Docdory, je suis resté allusif car je ne voulais pas parasiter ton sujet et la discussion en écrivant le mot Eo qui provoque souvent des réactions virulentes. Mais c’est vrai que cette pression en faveur des anglicismes, et de la modernité qui irait avec, est liée à la question de la communication internationale, au besoin d’une langue internationale commune (nécessaire à mon avis, il suffit de voir les congrès et l’UE).
Je ne connais pas l’avenir, ni personne jusqu’à preuve du contraire. Une réponse ne peut provenir que de l’analyse du passé (un siècle) et du raisonnement, de l’analyse des structures de la langue. Par exemple, il est impératif que le mot « jsute, ou djust, ou djusto » porte la marque de l’adjectif, la finale en -a : « justa » (ou adverbe -e) ; Si certains un jour s’amusaient à l’italianiser, l’espagnoliser, l’angliciser, bref, le déformer, pourquoi pas, mais ça resterait une faute et un amusement oral ou à l’écrit un truc littéraire pour indiquer un parler bizarre (argot, parler « paysan », etc.), bref, ça resterait une faute et une bizarrerie, rien qui menace la langue.
Quant au passé, l’Eo a montré une remarquable stabilité de ses structures fondamentales, les seules en fait qui fassent l’objet de règles.

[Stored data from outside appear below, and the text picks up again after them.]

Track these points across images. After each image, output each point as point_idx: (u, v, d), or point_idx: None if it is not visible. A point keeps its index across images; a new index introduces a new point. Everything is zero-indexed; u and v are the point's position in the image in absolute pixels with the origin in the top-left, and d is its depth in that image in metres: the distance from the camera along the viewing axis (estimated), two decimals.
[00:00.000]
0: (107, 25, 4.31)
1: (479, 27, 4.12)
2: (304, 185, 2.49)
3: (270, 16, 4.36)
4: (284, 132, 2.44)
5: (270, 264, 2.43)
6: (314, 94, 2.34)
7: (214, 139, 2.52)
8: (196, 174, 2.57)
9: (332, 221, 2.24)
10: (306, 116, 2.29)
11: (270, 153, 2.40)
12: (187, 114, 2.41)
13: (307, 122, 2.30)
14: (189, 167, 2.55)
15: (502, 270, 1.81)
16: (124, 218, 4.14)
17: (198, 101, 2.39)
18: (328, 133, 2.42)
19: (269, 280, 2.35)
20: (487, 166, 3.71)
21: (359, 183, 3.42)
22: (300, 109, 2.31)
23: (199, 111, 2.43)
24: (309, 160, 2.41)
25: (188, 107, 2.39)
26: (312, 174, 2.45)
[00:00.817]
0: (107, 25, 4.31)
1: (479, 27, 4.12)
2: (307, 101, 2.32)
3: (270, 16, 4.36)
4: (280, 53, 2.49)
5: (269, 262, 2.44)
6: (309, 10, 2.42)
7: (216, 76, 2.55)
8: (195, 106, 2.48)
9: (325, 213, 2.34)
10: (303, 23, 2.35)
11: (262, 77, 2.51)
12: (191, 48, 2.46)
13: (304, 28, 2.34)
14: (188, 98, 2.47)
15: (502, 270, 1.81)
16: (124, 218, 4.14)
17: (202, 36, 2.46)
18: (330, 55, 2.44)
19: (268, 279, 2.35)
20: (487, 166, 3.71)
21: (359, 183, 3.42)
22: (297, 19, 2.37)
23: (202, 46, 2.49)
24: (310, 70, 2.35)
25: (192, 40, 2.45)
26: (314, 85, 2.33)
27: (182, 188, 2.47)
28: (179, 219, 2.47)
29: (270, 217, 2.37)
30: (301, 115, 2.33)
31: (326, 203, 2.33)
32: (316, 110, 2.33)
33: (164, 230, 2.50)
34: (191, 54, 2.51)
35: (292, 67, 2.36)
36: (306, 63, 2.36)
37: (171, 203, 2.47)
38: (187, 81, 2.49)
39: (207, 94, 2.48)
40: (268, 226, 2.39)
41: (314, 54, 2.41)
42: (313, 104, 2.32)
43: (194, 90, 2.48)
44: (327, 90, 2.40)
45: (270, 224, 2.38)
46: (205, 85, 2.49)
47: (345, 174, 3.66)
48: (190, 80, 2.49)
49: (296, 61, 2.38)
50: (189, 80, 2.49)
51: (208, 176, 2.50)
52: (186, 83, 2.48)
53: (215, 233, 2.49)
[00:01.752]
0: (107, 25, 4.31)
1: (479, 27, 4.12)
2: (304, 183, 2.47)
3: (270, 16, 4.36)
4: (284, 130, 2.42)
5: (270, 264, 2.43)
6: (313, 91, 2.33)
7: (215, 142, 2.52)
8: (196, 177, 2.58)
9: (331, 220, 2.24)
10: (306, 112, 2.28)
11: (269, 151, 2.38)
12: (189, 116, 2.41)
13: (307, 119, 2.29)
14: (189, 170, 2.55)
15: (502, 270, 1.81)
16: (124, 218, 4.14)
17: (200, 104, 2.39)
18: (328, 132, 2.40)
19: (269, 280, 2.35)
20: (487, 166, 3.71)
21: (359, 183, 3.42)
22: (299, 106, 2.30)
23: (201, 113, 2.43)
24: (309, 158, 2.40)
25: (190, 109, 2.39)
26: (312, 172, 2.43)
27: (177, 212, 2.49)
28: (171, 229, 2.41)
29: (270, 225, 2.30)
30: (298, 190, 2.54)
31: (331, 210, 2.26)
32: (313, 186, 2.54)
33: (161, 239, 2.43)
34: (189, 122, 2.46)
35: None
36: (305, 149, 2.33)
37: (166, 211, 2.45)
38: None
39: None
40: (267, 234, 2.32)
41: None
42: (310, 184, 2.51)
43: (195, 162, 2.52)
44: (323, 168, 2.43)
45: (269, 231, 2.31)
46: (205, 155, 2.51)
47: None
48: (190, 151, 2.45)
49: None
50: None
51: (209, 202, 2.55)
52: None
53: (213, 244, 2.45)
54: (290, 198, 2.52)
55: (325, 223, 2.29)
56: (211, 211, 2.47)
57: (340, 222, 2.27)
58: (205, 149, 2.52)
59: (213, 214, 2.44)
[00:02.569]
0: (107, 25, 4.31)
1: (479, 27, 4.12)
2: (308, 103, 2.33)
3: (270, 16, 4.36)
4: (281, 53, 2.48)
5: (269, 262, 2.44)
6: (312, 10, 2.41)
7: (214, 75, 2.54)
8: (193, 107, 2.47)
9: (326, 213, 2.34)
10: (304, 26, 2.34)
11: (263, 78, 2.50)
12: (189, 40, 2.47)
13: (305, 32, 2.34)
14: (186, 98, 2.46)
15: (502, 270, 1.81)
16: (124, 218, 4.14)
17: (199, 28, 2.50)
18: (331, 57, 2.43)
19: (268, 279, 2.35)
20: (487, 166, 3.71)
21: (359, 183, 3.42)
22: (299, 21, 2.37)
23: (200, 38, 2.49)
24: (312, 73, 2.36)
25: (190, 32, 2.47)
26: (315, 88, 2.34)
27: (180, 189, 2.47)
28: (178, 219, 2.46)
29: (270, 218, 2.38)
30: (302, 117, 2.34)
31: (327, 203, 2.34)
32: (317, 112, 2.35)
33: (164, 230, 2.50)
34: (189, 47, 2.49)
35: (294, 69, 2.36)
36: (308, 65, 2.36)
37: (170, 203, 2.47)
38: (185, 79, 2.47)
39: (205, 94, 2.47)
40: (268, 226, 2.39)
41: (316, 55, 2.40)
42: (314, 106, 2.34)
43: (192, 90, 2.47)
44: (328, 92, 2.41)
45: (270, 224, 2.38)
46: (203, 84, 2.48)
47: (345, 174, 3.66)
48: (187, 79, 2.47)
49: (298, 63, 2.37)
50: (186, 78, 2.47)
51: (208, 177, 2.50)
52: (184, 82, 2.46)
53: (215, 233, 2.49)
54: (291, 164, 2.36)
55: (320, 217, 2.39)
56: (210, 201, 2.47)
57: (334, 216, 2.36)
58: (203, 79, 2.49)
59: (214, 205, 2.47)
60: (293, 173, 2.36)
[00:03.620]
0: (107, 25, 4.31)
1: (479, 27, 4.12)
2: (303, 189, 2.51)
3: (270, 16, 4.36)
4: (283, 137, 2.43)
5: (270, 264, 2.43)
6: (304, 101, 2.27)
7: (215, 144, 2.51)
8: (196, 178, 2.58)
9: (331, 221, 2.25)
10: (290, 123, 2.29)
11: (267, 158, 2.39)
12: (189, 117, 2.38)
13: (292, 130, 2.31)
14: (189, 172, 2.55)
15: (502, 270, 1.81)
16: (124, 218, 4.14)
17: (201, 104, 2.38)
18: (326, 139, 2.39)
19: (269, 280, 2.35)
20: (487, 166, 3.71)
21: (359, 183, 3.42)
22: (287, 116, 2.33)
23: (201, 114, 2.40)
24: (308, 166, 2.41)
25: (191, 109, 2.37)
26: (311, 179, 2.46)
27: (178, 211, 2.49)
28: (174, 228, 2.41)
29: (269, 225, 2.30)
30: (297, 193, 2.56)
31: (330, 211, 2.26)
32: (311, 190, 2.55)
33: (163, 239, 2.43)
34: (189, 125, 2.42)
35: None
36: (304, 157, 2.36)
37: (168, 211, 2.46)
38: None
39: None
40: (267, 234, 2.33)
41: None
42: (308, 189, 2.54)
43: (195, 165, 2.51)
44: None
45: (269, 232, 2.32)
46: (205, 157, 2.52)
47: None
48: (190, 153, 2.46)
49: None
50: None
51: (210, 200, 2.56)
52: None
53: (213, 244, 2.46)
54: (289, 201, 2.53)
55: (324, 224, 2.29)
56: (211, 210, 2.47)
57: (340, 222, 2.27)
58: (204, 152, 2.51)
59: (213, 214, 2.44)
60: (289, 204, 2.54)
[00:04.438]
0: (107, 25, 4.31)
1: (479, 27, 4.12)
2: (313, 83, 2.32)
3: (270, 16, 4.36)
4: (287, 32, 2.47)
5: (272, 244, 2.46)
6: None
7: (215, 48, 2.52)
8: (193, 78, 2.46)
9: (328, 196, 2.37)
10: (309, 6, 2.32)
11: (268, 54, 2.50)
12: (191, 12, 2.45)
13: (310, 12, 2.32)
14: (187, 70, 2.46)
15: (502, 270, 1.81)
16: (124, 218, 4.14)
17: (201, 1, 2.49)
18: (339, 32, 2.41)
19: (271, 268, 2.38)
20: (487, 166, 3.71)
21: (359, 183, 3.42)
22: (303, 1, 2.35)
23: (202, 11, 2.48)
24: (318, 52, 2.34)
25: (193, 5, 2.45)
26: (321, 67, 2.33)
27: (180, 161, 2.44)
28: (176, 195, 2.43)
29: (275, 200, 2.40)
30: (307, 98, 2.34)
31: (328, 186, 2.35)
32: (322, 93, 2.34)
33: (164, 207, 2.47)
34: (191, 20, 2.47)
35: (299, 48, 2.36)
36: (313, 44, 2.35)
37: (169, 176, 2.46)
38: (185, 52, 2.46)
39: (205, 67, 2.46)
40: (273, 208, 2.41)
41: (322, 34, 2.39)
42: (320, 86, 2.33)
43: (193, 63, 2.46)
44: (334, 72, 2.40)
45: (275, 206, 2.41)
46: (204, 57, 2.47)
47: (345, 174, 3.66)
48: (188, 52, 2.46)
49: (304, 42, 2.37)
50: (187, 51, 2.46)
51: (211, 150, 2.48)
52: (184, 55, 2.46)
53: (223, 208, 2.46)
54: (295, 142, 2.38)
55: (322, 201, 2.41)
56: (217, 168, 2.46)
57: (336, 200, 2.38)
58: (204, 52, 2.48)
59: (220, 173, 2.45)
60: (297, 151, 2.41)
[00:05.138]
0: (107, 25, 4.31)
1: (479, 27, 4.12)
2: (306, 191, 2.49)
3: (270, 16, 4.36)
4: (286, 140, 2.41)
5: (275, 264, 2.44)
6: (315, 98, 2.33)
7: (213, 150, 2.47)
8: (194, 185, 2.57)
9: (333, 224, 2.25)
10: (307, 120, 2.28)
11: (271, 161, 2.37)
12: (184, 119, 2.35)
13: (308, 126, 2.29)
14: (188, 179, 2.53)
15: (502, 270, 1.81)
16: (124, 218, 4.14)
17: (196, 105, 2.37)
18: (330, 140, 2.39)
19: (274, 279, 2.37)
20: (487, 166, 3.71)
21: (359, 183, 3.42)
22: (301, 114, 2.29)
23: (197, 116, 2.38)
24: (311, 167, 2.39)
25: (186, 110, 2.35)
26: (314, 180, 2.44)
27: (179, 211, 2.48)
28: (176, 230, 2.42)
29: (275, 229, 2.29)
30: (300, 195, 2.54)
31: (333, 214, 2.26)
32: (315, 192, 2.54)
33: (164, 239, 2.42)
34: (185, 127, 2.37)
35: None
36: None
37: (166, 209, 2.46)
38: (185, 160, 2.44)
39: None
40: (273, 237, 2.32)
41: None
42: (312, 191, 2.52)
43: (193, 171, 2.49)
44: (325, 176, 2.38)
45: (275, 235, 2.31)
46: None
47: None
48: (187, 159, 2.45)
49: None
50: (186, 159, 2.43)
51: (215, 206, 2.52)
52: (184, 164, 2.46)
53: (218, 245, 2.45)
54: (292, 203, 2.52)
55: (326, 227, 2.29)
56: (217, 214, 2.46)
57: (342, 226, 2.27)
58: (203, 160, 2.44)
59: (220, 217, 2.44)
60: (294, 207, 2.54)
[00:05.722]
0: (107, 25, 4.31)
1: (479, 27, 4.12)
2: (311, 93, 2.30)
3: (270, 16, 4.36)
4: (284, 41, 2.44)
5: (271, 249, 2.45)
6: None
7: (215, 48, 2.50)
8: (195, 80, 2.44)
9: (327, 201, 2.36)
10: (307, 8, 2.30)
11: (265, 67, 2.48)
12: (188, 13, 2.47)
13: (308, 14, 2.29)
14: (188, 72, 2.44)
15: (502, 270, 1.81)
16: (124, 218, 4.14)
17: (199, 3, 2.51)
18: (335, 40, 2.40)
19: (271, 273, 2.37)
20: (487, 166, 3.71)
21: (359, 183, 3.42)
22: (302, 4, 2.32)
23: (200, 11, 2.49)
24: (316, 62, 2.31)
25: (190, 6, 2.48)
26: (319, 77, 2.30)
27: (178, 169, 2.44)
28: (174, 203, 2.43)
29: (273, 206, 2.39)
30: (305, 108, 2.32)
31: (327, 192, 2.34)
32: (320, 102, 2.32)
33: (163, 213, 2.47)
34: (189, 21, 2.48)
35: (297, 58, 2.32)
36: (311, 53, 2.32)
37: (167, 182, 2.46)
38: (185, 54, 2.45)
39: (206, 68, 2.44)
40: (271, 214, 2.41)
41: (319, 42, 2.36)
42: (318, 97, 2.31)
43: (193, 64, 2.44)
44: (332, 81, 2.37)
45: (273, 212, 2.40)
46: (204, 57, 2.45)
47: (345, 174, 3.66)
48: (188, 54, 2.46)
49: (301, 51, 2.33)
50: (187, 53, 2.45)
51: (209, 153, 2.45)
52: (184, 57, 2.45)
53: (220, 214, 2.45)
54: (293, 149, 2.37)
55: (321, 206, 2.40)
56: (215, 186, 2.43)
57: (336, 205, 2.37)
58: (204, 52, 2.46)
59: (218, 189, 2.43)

Avec une diaspora éparpillée sur tous les continents, très minoritaire et donc communiquant difficilement avant Internet, tous ces handicaps auraient effectivement dû pousser la langue à une dialectisation rapide. Or, ce n’est pas le cas. La langue s’est quand même modifiée un peu, quelques tournures, quelques affixes spécialisés, de nombreux radicaux supplémentaires, mais le noyau dur est resté hyper-stable, j’aime bien la comparaison « le Linux des langues ». On est si peu habitués à la logique et la régularité dans le domaine linguistique ! Je m’étonne toujours que peu de scientifiques connaissent l’existence et les principes de l’Eo, eux qui devraient être les premiers à en comprendre le but : déduire plutôt que mémoriser sans fin, ou plutôt mémoriser sur une base logique. En révisant une racine, on révise entre un et dix mots, parfois davantage, tout simplement parce que les affixes sont déjà connus et d’usage régulier.
De tout manière, comme je l’écris souvent, le problème est en fait très simple : ce sera l’anglais, ou le plurilinguisme (qui à mon avis équivaut à l’anglais), ou encore un vrai plurilinguisme un peu utopique avec 5 ou 6 grandes langues, ce qui exigerait des efforts monstrueux, personnels et structurels, et promettrait une guéguerre angl-all-esp-chinois voire arabe-russe, etc, ou, dernière solution et pas la moins rationnelle : une langue auxiliaire simple et efficace.
Rendez-vous fin septembre si mon article passe.